WHAT NEEDS TO BE DONE:
Pictures don't belong in the copy; print all the records exactly.

★ ★ ★

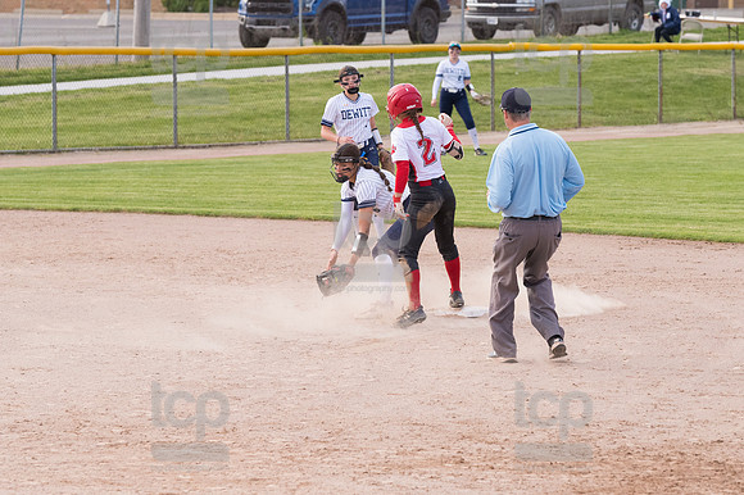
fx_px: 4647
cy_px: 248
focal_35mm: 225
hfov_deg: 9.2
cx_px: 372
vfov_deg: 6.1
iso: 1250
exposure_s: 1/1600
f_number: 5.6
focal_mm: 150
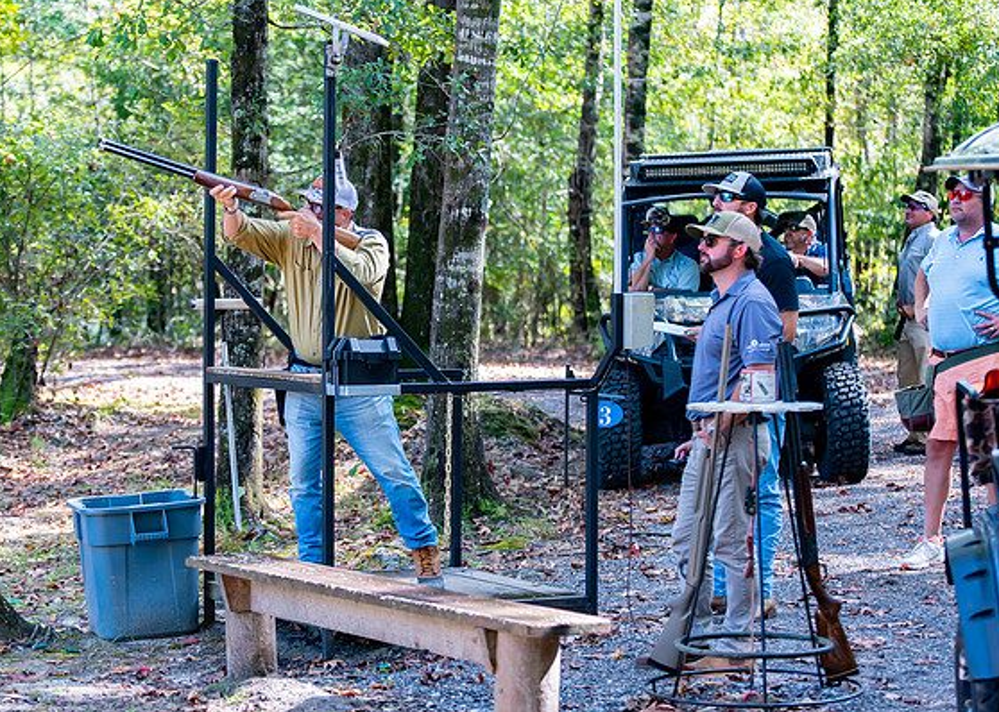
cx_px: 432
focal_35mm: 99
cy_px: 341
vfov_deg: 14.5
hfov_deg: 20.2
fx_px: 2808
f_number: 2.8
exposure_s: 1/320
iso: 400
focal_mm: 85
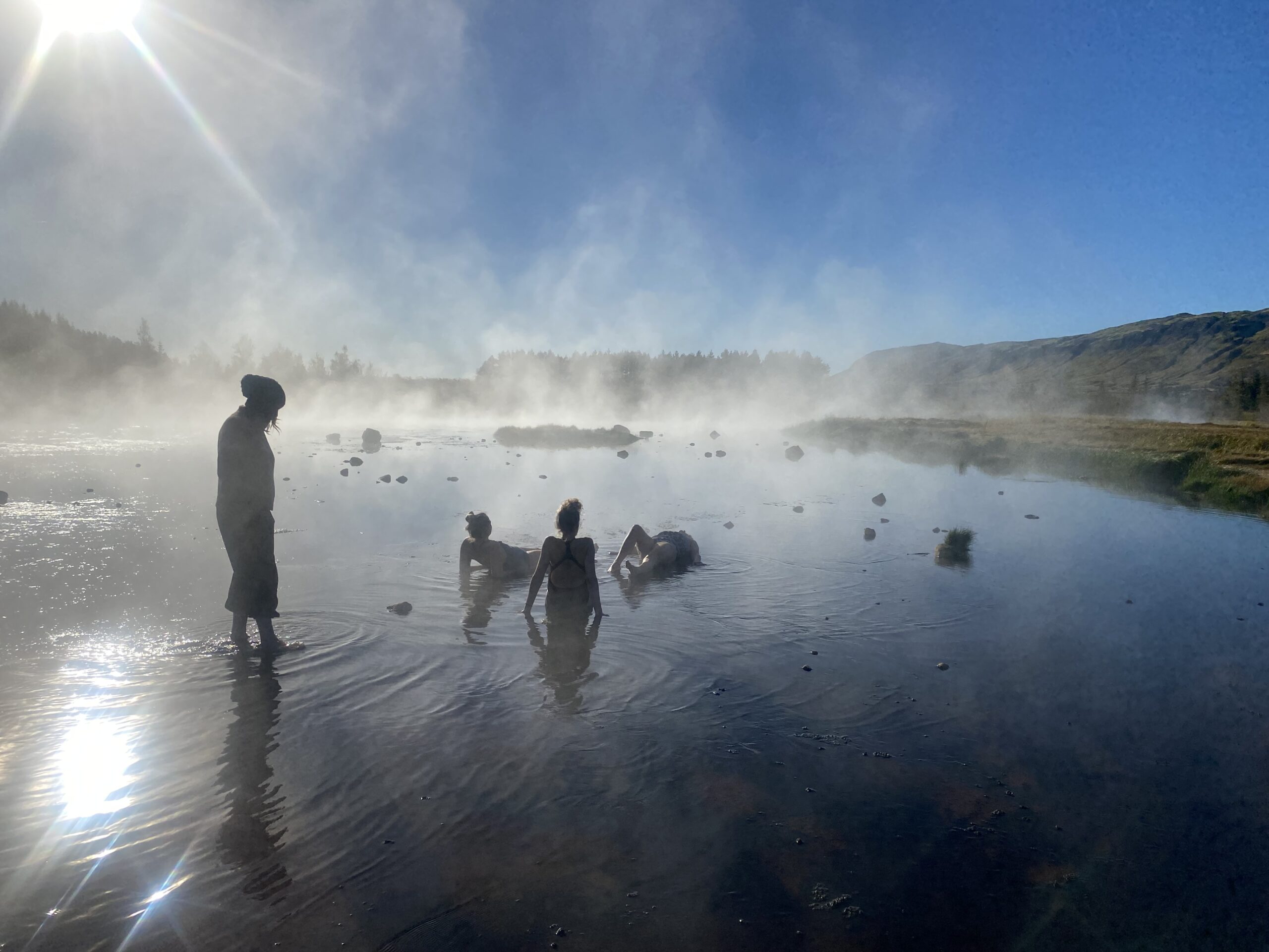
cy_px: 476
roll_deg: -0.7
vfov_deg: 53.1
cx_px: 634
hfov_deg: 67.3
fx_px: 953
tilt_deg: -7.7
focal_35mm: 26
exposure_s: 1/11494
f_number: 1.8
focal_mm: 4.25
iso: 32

★ ★ ★

RESPONSE:
fx_px: 4647
cy_px: 248
focal_35mm: 225
hfov_deg: 9.2
cx_px: 372
vfov_deg: 6.1
iso: 1250
exposure_s: 1/1600
f_number: 5.6
focal_mm: 150
cx_px: 432
focal_35mm: 99
cy_px: 341
vfov_deg: 14.5
hfov_deg: 20.2
fx_px: 2808
f_number: 2.8
exposure_s: 1/320
iso: 400
focal_mm: 85
cy_px: 476
roll_deg: -0.7
vfov_deg: 53.1
cx_px: 634
hfov_deg: 67.3
fx_px: 953
tilt_deg: -7.7
focal_35mm: 26
exposure_s: 1/11494
f_number: 1.8
focal_mm: 4.25
iso: 32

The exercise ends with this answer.